From the carburetor forum thread below, write out word for word the stretch that begins at the words "## tpenfield (Feb" and stops after "in the bowl.".

▶ **DOCUMENT EXTRACT**:
>> start
Ahhhhhh....been a while but I believe it did. Maybe after pulling it off and on so many times I broke up a clog or something.


----------



## Lifter138 (Dec 19, 2017)

I do not believe this carb has a vent tube. The only hoses are for fuel and the primer.


----------



## tpenfield (Feb 24, 2015)

Perhaps it is coincidental that the old and new carburetor both leak. I would take the bowl off and see if the float valve got jarred during shipment and is not shutting the flow of fuel once the float rises in the bowl.


----------



## 10953 (Sep 4, 2017)

is the rubber needle valve seat in the carb body?


----------



## KennyW in CT (Feb 24, 2015)

In a Tecumseh (Walbro) carb, if the needle retaining clip is installed backwards the needle may **** in the seat 's bore and will not seat properly all the time and can leak. Make sure the clip's pointy end faces the choke side of the carb.


----------



## KennyW in CT (Feb 24, 2015)

Disassembly, Cleaning and Repair of Tecumseh (Lauson) Series 3 Carburetor 632334a


See photo #11 and description


----------



## KennyW in CT (Feb 24, 2015)

Correction. You have a Chonda engine, not Tecumseh. By a new carb, cheap (under $30). Problem solved.


----------



## KennyW in CT (Feb 24, 2015)

I've had multiple bad carbs come from China. Before I install it I use a Mityvac to pump 5psi into the carb fuel inlet while held upside down. It should hold all day at 5 psi. Keep pumping to see the blow off pressure, usually 7-10 psi. Hope this helps


----------
>> end
▶ **DATA SHOWN**:
>> start
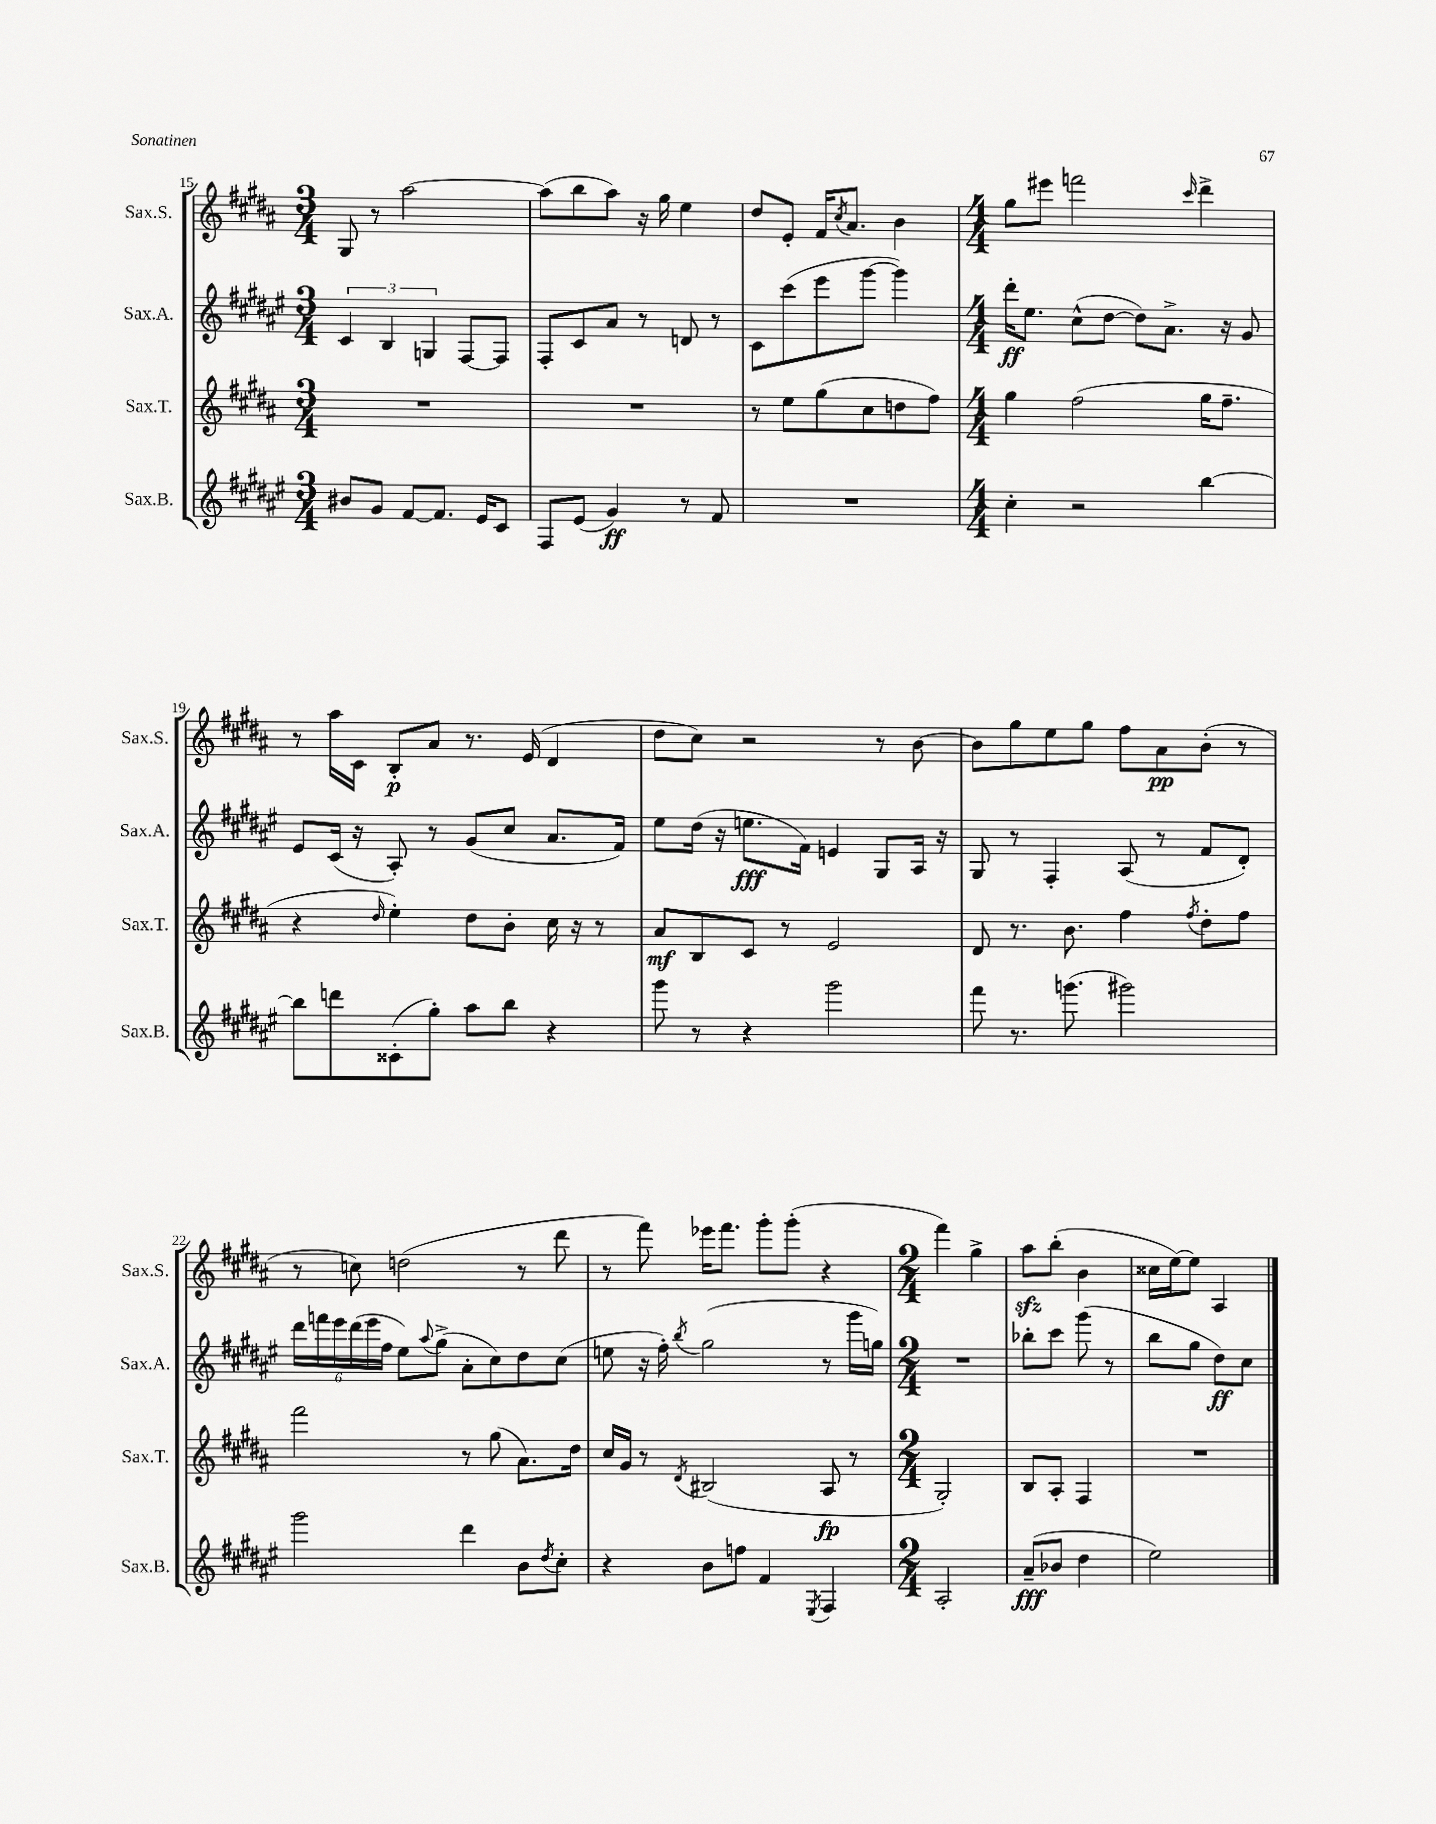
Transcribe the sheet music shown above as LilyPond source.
>> end
▶ **COMPLETE OUTPUT**:
## tpenfield (Feb 24, 2015)

Perhaps it is coincidental that the old and new carburetor both leak. I would take the bowl off and see if the float valve got jarred during shipment and is not shutting the flow of fuel once the float rises in the bowl.